Jacen nodded. “That’s why I convinced Jaina and the others to help me. To prevent the surprise attack from happening.”
“I see.” Luke fell quiet, wondering what he would have done, had he been in Jacen’s place and experienced such a terrifying vision. “I understand why you felt you had to act, Jacen. But trying to change what you see in a vision is dangerous-even for a Jedi of your talent and power. What you witnessed was only one of many possible futures.”
“One that I can’t permit,” Jacen replied quickly.
Again, Luke felt a wave of protectiveness from Jacen — protectiveness and secrecy.
“You were protecting something,” Luke said. “What?”
“Nothing … and everything.” Jacen spread his hands, and Luke felt him draw in on himself in the Force. “This.”
They came to the Crooked Way, a serpentine path of rectangular stepping-stones, set askew to each other so that walkers would be forced to slow down and concentrate on their journey through the garden. Luke allowed Mara to lead the way, then fell in behind Jacen, watching with interest as his nephew instinctively took the smoothest, most fluid possible route up the walkway.

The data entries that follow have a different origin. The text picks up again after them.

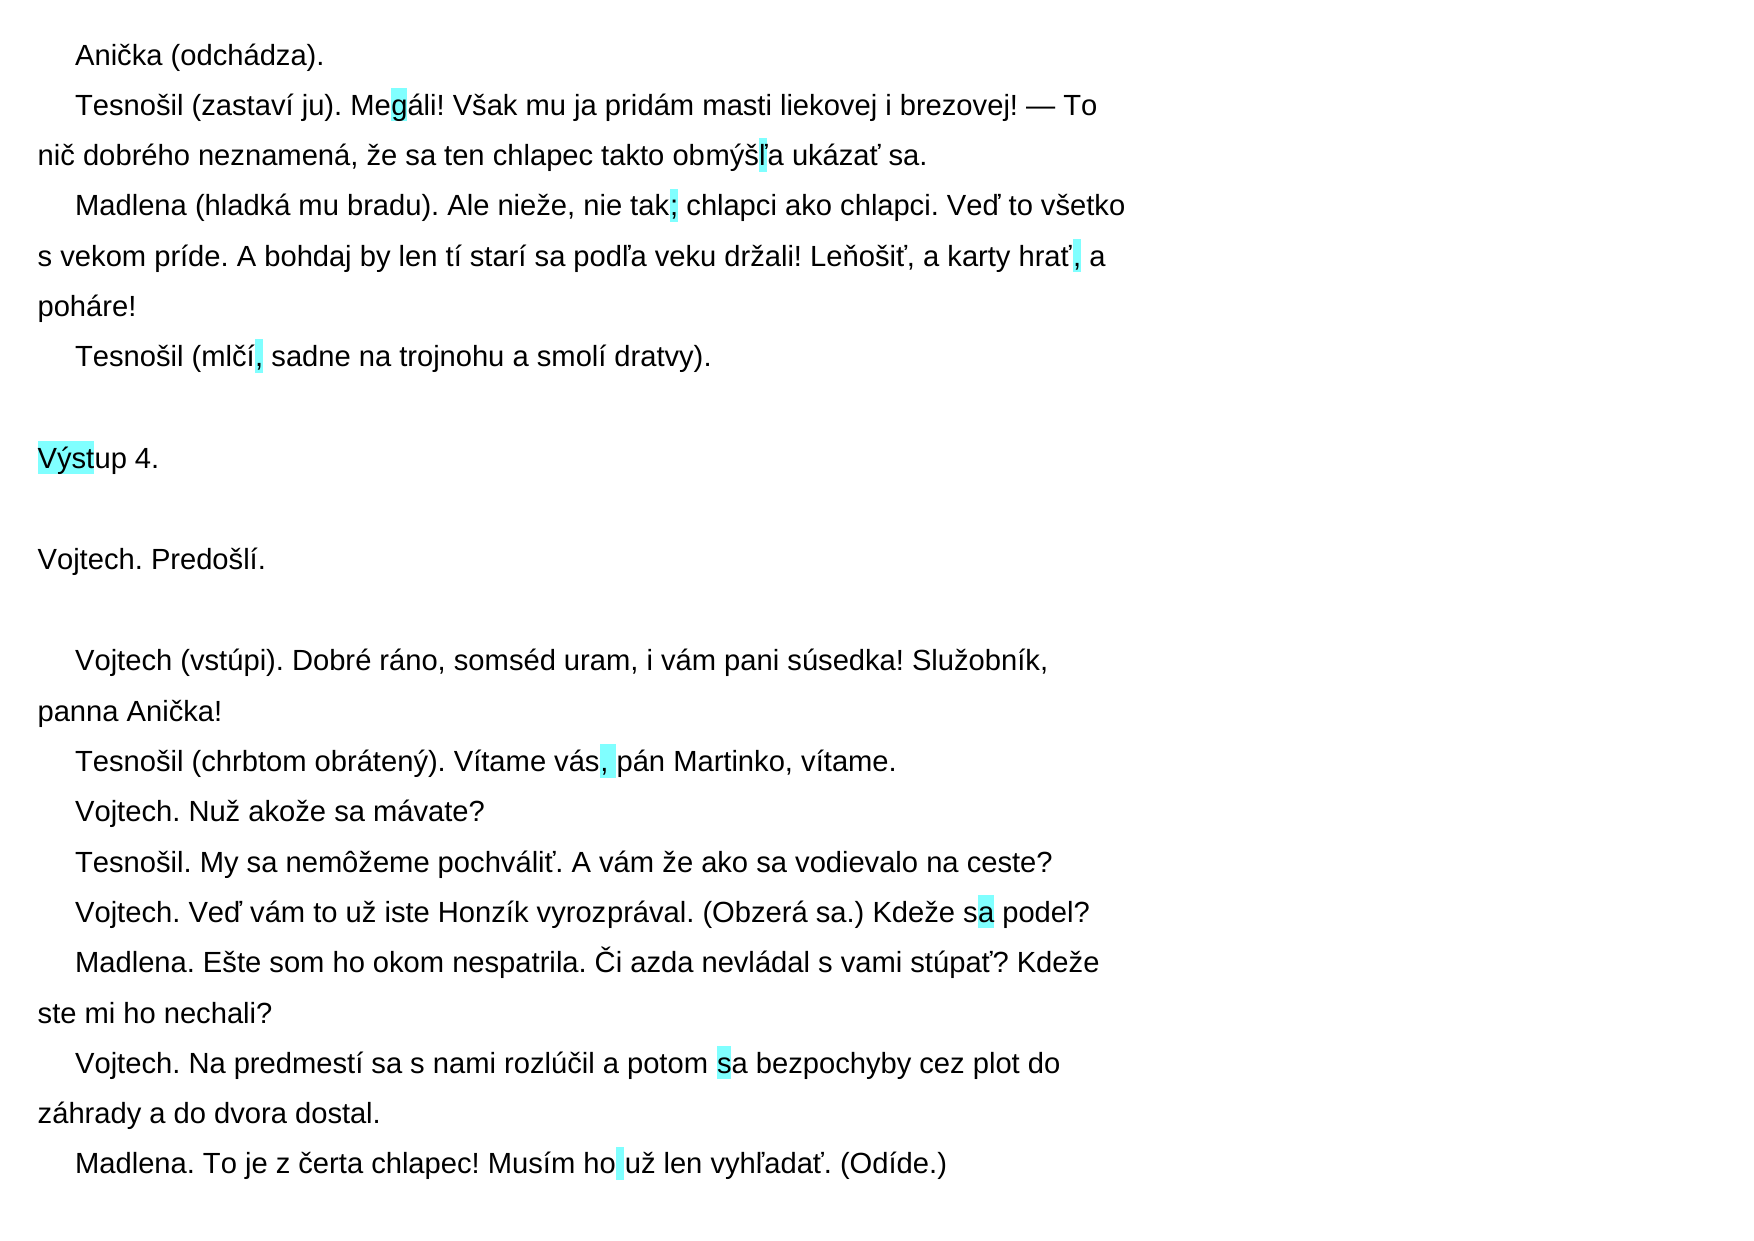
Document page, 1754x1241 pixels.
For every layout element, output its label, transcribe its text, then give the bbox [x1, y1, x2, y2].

text Vojtech. Veď vám to už iste Honzík vyroz­prával. (Obzerá sa.) Kdeže sa podel? [37, 895, 1130, 928]
text Vojtech. Na predmestí sa s nami rozlúčil a potom sa bezpochyby cez plot do záhrady a do dvora dostal. [37, 1046, 1130, 1130]
text Tesnošil (mlčí, sadne na trojnohu a smolí dratvy). [37, 339, 1130, 373]
text Madlena. To je z čerta chlapec! Musím ho už len vyhľadať. (Odíde.) [37, 1147, 1130, 1180]
text Anička (odchádza). [37, 37, 1130, 71]
text Výstup 4. [37, 441, 1130, 474]
text Tesnošil. My sa nemôžeme pochváliť. A vám že ako sa vodievalo na ceste? [37, 845, 1130, 878]
text Madlena (hladká mu bradu). Ale nieže, nie tak; chlapci ako chlapci. Veď to všetko s vekom príde. A bohdaj by len tí starí sa podľa veku držali! Leňošiť, a karty hrať, a poháre! [37, 188, 1130, 323]
text Tesnošil (chrbtom obrátený). Vítame vás, pán Martinko, vítame. [37, 744, 1130, 778]
text Vojtech (vstúpi). Dobré ráno, somséd uram, i vám pani súsedka! Služobník, panna Anička! [37, 643, 1130, 727]
text Tesnošil (zastaví ju). Megáli! Však mu ja pri­dám masti liekovej i brezovej! — To nič do­brého neznamená, že sa ten chlapec takto ob­mýšľa ukázať sa. [37, 88, 1130, 172]
text Vojtech. Nuž akože sa mávate? [37, 794, 1130, 828]
text Madlena. Ešte som ho okom nespatrila. Či azda nevládal s vami stúpať? Kdeže ste mi ho nechali? [37, 945, 1130, 1029]
text Vojtech. Predošlí. [37, 542, 1130, 576]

“Jacen, do you know that you have prevented what you saw in your vision?” Luke asked. He was meandering back and forth behind his nephew, absentmindedly allowing his feet to choose their route from one stone to the next. “Can you be certain that your own actions won’t bring the vision to pass?”

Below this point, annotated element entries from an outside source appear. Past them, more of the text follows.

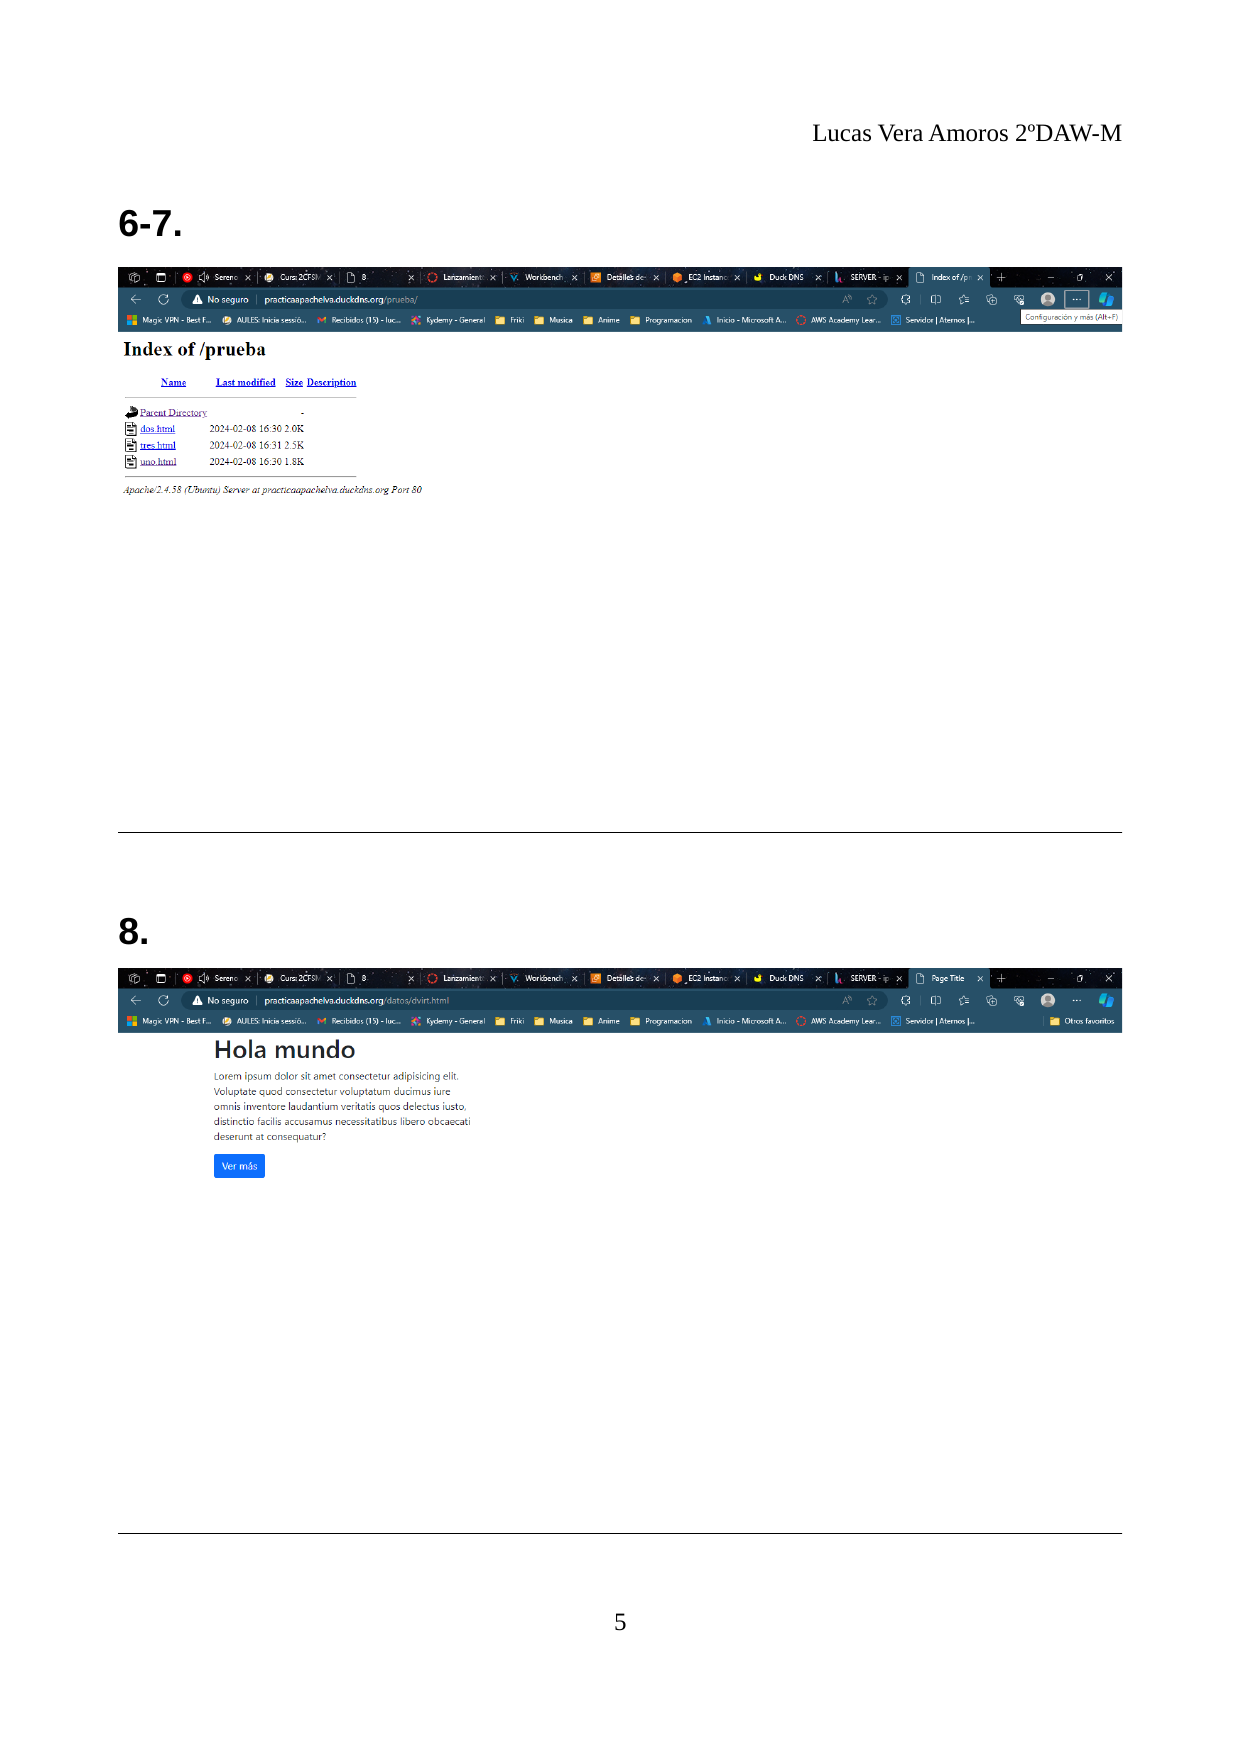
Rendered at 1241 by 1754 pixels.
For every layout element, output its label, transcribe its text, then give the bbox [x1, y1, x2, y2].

subtitle 6-7. [118, 201, 1122, 244]
subtitle 8. [118, 909, 1122, 952]
picture [118, 267, 1123, 833]
picture [118, 968, 1123, 1534]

Jacen missed the next stone and would have stepped onto the soft carpet of moss had he not sensed his error and caught his balance. He stopped, then pivoted around to face Luke.
“Is that a rhetorical question, Master?” he asked.
“Not entirely,” Luke replied. He was concerned that Jacen had fixed the future again, as he had when he had reached across time and spoken to Leia during a vision at the Crash site on Yoggoy. “I need to be sure I know everything.”
“Even Yoda didn’t know everything,” Jacen said, smiling. “But the future is still in motion, if that’s what you’re asking.”
“Thank you,” Luke said. Fearing dangerous ripples in the Force, Luke had asked Jacen not to reach into the future again. “But I still wish you hadn’t acted so … forcefully.”